Tennis: À l’Open GDF-Suez, la vie après Amélie
Le tournoi qui se dispute au Stade Coubertin de Paris jusqu'au 14 février rendra hommage à Amélie Mauresmo, dont ce fut l'un des jardins. La compétition, elle, est emmenée par Elena Dementieva.
Une 18e édition, comme une nouvelle vie pour l’Open GDF-Suez, jusqu’au 14 février, au Stade Pierre de Coubertin à Paris. Cette année, le tournoi est disputé sans sa tenante du titre, Amélie Mauresmo.
Sa tenante du titre et tellement plus. C’est peu écrire que l’ancienne première joueuse mondiale a fait les beaux jours de la compétition, soulevant les foules, au vrai sens du terme, pendant plus de 10 ans. Elle y a joué six finales et en a remporté trois, en 2001, 2006 et en 2009, alors le 25e et dernier titre de sa carrière gagné dans une intense émotion. Un hommage est rendu à Amélie mercredi soir; elle devrait remettre le trophée à la gagnante, dimanche.
Qui pour lui succéder?

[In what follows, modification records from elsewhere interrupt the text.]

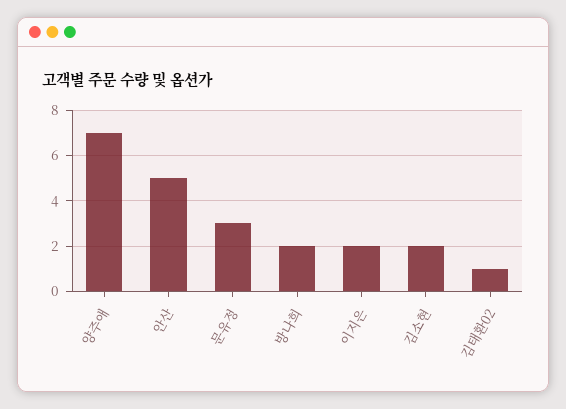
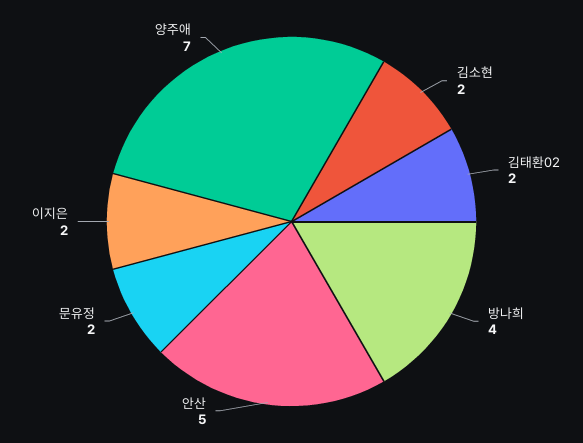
  {
    "양주애": 7,
    "안산": 5,
-   "문유정": 3,
+   "문유정": 2,
-   "방나희": 2,
+   "방나희": 4,
    "이지은": 2,
    "김소현": 2,
-   "김태환02": 1
+   "김태환02": 2
  }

Malgré le forfait de Serena Williams, le tournoi (pour lequel il reste des places) présente une belle kyrielle de joueuses, même si une seule d’entre elle, Elena Dementieva, finaliste 2009 et 7e mondiale, fait partie du top 10.
C’est vrai, la compétition se situe loin des flonflons des événements récents qui ont rythmé le tennis féminin – retour et victoire de Kim Clijsters à l’US Open 2009, retour et finale de Justine Henin aux Internationaux d’Australie le 30 janvier –, mais Coubertin joue une petite musique souvent plaisante à écouter: Elena Dementieva est notamment accompagnée de Flavia Pennetta (12e) et Francesca Schiavone (18e), patronnes de l’équipe italienne de Fed Cup victorieuse en 2009; il y a la Belge Yanina Wickmaier, 15e, l’une des étoiles montantes du tennis féminin, demi-finaliste à l’US Open 2009. Melanie Oudin, 53e mondiale, est aussi l’un des grands espoirs du tennis américain: après avoir fait des étincelles à l’US Open jusqu’en quart de finale, elle a apporté 2 des 3 points de la victoire de son pays en quart de finale de la Fed Cup contre la France, hier, à Liévin.
Dans un tournoi où les supporteurs sont passionnés et l’ambiance bon enfant, les Françaises Alizé Cornet et Julie Coin, défaites dans le nord, devraient se remettre du baume au cœur. Deux autres Françaises sont de la partie, Aravane Rezaï et Virginie Razzano.
Et parce qu’il n’y a pas que le simple dans la vie, notons la présence à Paris de la meilleure paire mondiale, Cara Black et Liezel Huber, favorites du tournoi et dont les prouesses méritent absolument le détour. Elles rencontrent Alizé Cornet et Julie Coin au premier tour.